Supplied data start
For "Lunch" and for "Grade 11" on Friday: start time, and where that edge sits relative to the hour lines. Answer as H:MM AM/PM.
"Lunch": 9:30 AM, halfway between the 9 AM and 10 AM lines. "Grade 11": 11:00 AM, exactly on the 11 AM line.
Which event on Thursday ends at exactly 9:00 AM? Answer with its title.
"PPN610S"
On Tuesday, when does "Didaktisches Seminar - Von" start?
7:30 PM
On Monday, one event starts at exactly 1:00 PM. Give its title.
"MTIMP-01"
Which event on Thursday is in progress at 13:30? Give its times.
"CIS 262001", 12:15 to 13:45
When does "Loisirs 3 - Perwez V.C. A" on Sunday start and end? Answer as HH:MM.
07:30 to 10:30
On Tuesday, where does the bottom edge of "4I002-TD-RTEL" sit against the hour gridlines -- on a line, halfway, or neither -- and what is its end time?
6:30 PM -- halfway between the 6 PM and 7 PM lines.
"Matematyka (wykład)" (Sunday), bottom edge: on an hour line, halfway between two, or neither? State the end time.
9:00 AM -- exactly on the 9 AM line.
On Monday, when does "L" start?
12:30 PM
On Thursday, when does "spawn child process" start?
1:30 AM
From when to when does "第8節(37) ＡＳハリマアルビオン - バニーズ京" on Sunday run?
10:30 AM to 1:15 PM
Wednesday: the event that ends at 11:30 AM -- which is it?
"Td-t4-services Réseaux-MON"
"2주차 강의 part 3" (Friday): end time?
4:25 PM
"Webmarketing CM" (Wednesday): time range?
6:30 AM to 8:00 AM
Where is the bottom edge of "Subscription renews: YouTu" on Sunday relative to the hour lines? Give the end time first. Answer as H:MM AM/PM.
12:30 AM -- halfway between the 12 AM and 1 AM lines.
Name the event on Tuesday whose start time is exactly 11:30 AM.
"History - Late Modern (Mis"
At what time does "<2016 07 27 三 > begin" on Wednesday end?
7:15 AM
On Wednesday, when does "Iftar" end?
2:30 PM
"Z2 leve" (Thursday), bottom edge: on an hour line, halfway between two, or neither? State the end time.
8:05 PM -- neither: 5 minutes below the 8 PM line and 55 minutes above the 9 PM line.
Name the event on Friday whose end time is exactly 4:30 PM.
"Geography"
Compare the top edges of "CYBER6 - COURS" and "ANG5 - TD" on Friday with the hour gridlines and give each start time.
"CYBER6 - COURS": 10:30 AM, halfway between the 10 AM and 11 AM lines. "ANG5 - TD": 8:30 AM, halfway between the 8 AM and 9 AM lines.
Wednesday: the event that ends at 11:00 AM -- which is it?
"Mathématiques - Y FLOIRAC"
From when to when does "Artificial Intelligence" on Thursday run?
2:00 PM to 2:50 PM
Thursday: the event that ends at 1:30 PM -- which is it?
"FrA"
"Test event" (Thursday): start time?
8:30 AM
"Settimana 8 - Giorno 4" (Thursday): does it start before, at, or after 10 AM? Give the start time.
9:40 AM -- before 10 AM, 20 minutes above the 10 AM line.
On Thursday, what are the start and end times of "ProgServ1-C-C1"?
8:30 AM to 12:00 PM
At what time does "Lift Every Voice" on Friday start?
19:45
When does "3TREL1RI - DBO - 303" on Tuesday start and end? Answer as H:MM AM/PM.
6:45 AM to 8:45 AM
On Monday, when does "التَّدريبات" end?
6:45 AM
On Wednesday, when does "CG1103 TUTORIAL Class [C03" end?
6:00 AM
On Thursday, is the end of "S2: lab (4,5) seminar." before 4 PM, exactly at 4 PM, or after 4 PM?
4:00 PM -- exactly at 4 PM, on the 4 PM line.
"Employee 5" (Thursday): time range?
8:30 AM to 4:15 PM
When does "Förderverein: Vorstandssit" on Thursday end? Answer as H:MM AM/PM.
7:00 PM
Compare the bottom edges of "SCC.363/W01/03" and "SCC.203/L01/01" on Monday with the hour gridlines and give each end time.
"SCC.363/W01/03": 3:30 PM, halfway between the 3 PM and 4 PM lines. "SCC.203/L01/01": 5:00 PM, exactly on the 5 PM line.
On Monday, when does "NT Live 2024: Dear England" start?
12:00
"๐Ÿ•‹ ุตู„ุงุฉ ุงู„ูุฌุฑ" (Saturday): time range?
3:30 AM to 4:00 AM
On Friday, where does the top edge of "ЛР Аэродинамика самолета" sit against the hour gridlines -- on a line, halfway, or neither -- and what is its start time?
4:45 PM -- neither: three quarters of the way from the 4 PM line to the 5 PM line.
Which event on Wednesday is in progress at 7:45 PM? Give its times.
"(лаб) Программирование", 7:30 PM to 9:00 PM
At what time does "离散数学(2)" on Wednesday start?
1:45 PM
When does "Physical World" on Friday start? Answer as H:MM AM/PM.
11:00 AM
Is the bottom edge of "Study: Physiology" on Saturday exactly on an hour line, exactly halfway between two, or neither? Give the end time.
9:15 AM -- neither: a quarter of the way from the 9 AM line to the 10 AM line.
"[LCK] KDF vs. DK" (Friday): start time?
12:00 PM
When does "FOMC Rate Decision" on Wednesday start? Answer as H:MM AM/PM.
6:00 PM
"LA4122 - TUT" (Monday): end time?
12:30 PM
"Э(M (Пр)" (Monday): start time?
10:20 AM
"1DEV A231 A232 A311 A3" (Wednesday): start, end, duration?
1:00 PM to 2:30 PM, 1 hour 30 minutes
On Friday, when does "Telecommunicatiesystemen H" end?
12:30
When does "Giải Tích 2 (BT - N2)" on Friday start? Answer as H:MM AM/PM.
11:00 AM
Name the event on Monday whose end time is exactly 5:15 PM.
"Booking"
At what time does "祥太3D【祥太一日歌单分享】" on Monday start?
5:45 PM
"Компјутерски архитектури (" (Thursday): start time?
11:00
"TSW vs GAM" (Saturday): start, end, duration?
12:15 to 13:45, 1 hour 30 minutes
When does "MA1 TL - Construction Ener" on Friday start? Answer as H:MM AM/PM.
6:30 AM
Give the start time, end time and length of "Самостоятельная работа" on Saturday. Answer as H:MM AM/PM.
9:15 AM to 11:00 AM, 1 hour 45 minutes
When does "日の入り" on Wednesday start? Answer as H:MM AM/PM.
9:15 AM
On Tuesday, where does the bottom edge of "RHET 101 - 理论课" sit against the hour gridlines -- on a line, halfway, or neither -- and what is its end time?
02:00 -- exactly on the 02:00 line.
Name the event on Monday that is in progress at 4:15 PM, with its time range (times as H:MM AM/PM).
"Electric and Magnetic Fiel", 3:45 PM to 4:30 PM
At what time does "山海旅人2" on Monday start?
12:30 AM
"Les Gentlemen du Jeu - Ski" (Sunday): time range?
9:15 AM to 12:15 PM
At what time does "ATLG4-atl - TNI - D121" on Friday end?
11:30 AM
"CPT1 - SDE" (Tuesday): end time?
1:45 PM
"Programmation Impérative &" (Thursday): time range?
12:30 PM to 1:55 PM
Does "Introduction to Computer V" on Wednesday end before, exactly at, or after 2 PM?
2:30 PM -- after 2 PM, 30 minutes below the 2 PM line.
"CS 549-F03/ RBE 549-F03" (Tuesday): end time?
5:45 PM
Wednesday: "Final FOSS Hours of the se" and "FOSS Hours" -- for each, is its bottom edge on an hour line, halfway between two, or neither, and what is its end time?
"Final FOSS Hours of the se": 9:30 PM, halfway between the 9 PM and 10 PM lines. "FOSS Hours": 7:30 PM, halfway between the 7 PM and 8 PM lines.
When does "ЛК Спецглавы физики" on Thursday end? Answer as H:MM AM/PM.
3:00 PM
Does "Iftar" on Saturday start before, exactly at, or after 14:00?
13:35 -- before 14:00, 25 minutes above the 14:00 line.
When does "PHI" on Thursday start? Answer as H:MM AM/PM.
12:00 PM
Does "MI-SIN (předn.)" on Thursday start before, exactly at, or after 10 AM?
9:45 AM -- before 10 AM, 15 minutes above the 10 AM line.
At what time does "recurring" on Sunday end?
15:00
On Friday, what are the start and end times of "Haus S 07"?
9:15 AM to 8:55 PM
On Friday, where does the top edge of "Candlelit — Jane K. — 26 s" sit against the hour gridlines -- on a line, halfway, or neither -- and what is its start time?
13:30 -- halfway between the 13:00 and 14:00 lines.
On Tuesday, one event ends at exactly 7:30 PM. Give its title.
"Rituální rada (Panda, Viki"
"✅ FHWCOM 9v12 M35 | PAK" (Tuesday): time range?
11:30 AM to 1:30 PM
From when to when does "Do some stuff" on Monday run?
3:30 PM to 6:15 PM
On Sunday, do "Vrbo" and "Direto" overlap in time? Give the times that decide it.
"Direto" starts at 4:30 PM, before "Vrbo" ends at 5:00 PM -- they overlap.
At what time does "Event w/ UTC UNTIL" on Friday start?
Supplied data end
• Given task:
Print the listing word for word, from the line containing "On Tuesday, one" through the end of the listing.

• Answer:
On Tuesday, one event ends at exactly 7:30 PM. Give its title.
"Rituální rada (Panda, Viki"
"✅ FHWCOM 9v12 M35 | PAK" (Tuesday): time range?
11:30 AM to 1:30 PM
From when to when does "Do some stuff" on Monday run?
3:30 PM to 6:15 PM
On Sunday, do "Vrbo" and "Direto" overlap in time? Give the times that decide it.
"Direto" starts at 4:30 PM, before "Vrbo" ends at 5:00 PM -- they overlap.
At what time does "Event w/ UTC UNTIL" on Friday start?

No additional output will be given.